Gene ontology analysis of candidate genes. A. BP analysis; B. CC analysis; C. MF analysis; D. KEGG analysis; KEGG = Kyoto Encyclopedia of Genes and Genome; BP = biological process; CC = cell composition; MF = molecular function.

Figure 4

GSEA analysis of high- and low-risk patients with prostate cancer. A. GSEA C2 analysis; B. GSEA hallmark analysis; GSEA = gene set enrichment analysis. Prostate cancer patients were divided into high- and low-risk groups according to the median value of the cellular senescence-related gene prognostic index.

Figure 5

TME, drug, and cell line analysis.
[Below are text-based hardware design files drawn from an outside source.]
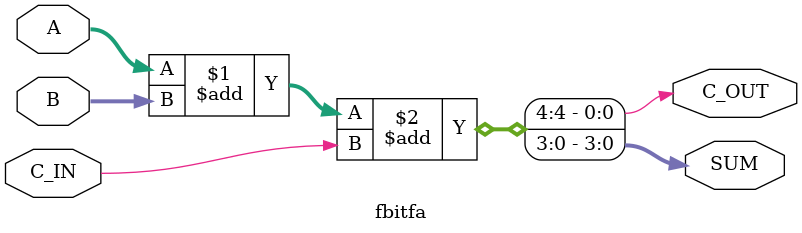
<source format=v>
module fbitfa (
    A,B,C_IN,C_OUT,SUM
);
    input [3:0]A,B;
    input C_IN;
    output [3:0]SUM;
    output C_OUT;

    assign {C_OUT,SUM}=A+B+C_IN;
endmodule
</source>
A. Comparison between BCR and no BCR group for immune checkpoints; B. Kaplan-Meier curve showing survival differences of high- and low-expression of CD96 for BCR free survival; C. Radar plot showing correlation between immune checkpoints and CSGPI score; D. Comparison between BCR and no BCR group for mismatch repair and methyltransferase genes; E. Kaplan-Meier curve showing survival differences of high- and low-expression of DNMT3B for BCR free survival; F. Comparison between BCR and no BCR group for TME cells; G. Comparison between BCR and no BCR group for TME score; H. Radar plot showing correlation TME parameters and CSGPI score; I. Venn plot showing common sensitive drugs of ACACA, CTSB, and SERPINB5 through the CTRP database; J. Plot showing the top 30 potential drugs for ACACA, CTSB, and SERPINB5 through the CTRP database; K. Venn plot showing common cell lines of ACACA, CTSB, and SERPINB5 in prostate cancer. TME = tumor immune microenvironment; CSGPI = cellular senescence-related gene prognostic index; BCR = biochemical recurrence; CTRP = the cancer therapeutics response portal.